Conquest writes: "Late in 1997 the Paris Le Monde interviewed me by phone. I was asked did I find the Holocaust 'worse' than the Stalinist crimes. I answered yes, I did, but when the interviewer asked me why, I could only answer honestly with 'I feel so.' Not a final judgment, let alone to suggest that the Holocaust was much 'worse' than the Stalinist terrors, or to decry the view of [Grossman], whose own mother was killed by the Nazis, that there is almost nothing to choose between the two systems. Still, this primary 'feeling', based indeed on knowledge, has a validity of its own. I would argue, too, that, whatever view one takes, without feeling the Holocaust one cannot feel Stalinism. The crux is nevertheless that such feelings are only acceptable when based on, or conjoined with, sound knowledge and careful thought.

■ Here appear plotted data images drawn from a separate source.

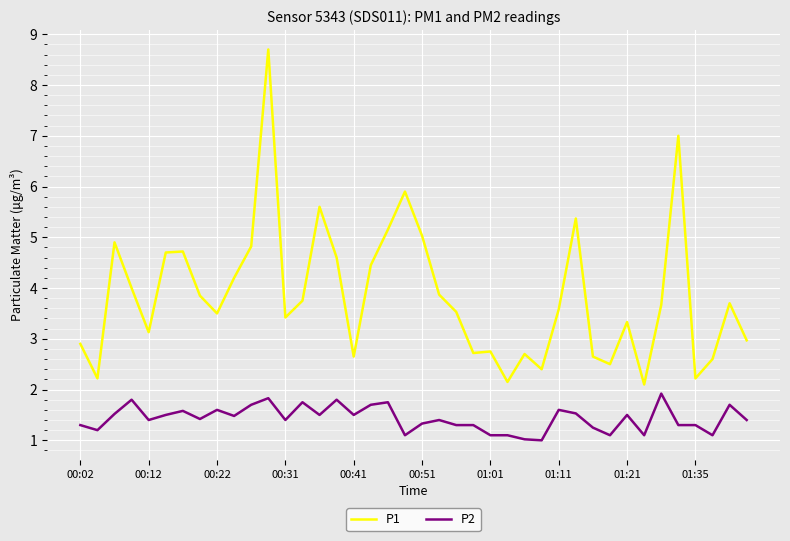

Rank the series by their maximum value, from lowest to highest.

P2, P1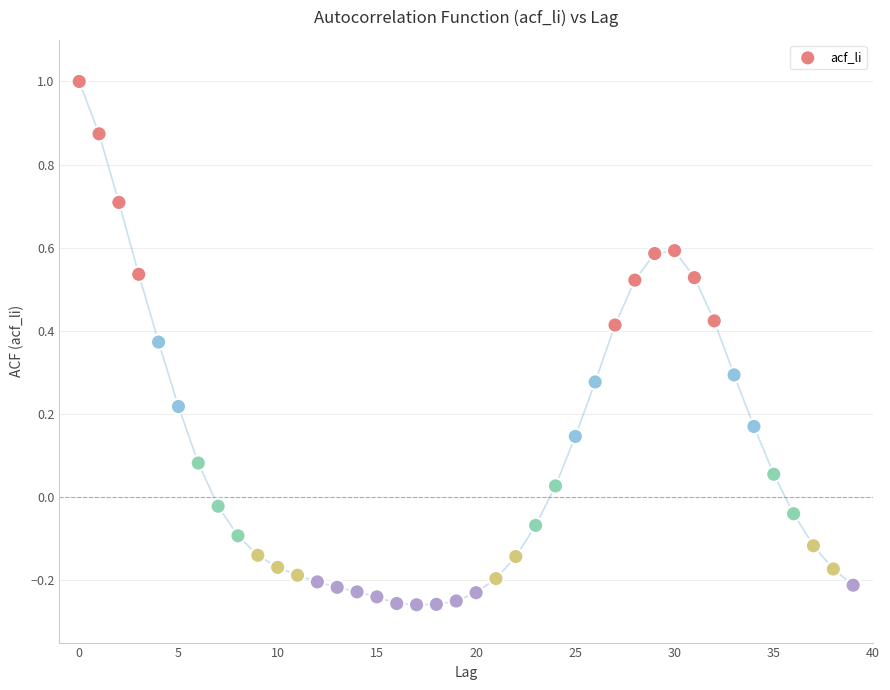

What is the range of Y values (max minus min)?

1.3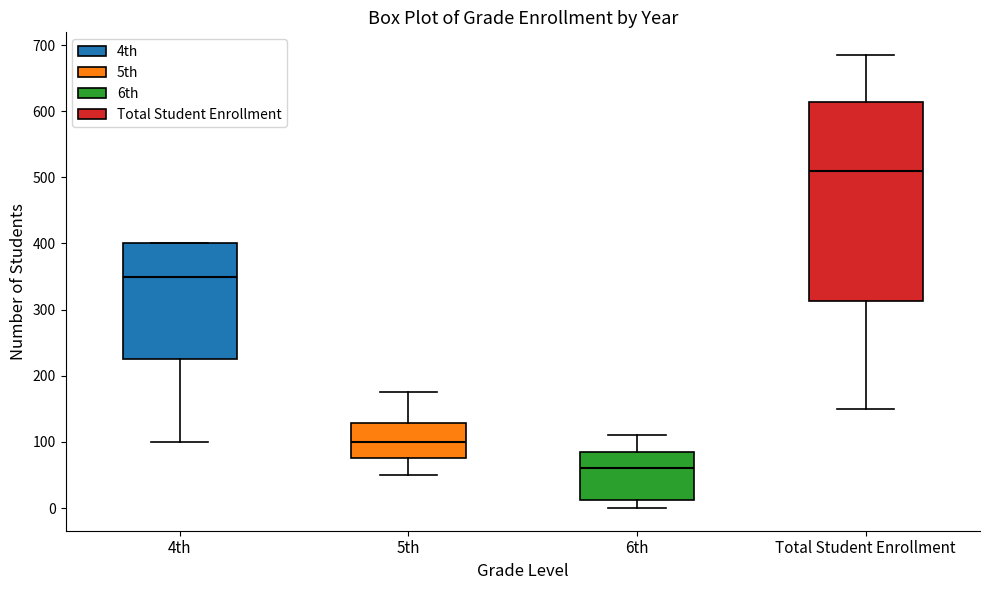

Comparing the boxes themselves (not the whiskers), which one is the tallest?

Total Student Enrollment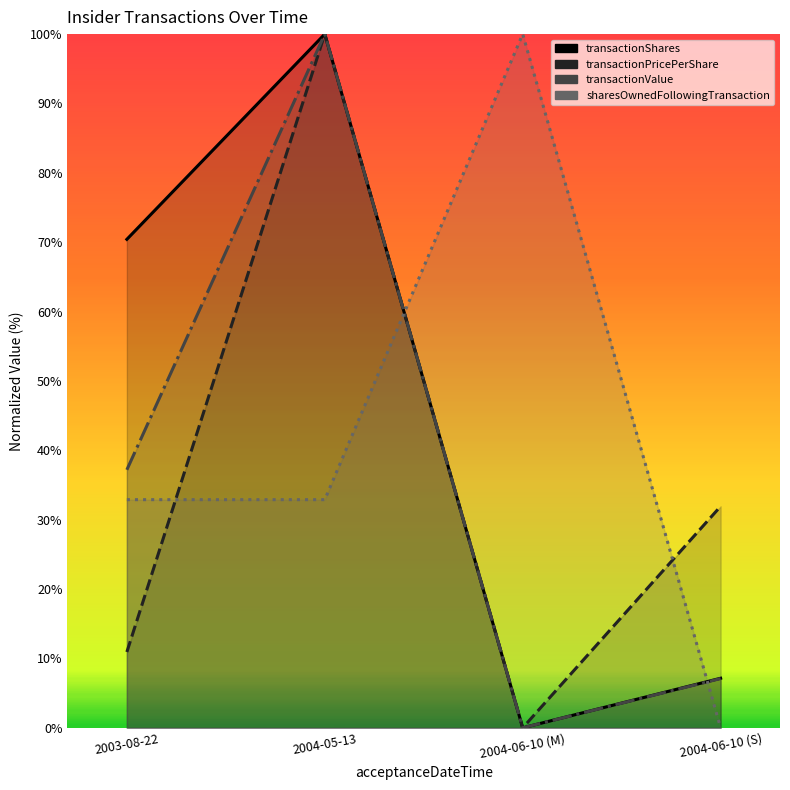

True or false: transactionValue has more than 0 interior local peaks.

True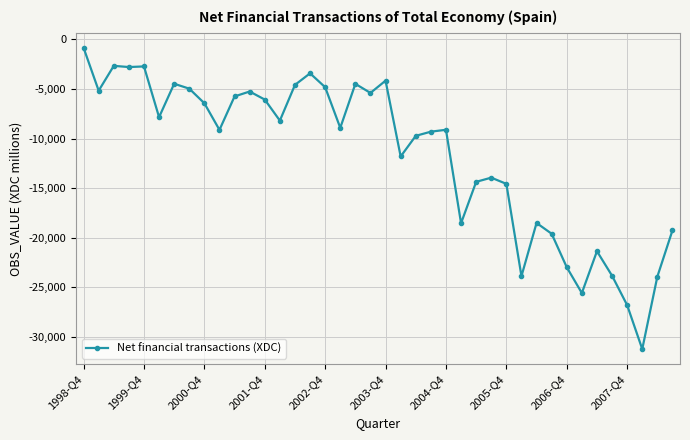

What is the smallest value displayed?

-31218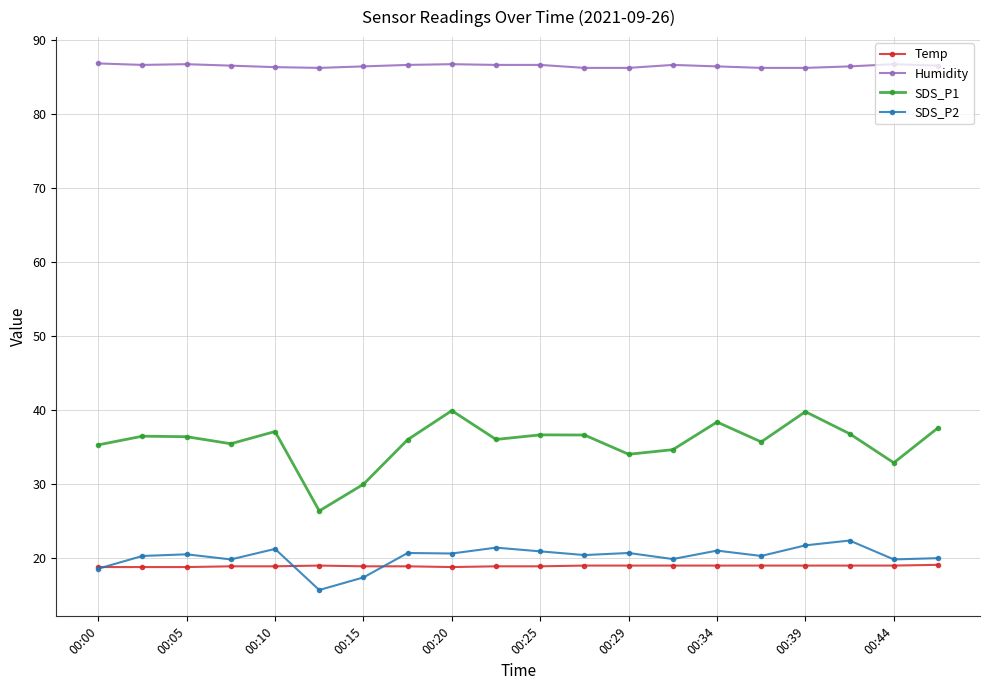

How many series are shown in this chart?

4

And, on the other side of our concern, our problems have been due not to fallacious ideas in the abstract but to the extreme, uncontrolled, emotional charge they carry."

I intend to return to my survey of this thought-provoking volume of essays in my next post to this blog. Conquest has much to say that can help us to understand the processes that are taking place in the world right now, processes that can at times seem almost incomprehensible without the kind of sound knowledge and careful thought with which he is endowed. Despite the ravages of time - or perhaps even, in a sense, because of them - his message sounds even clearer now than when the book was written.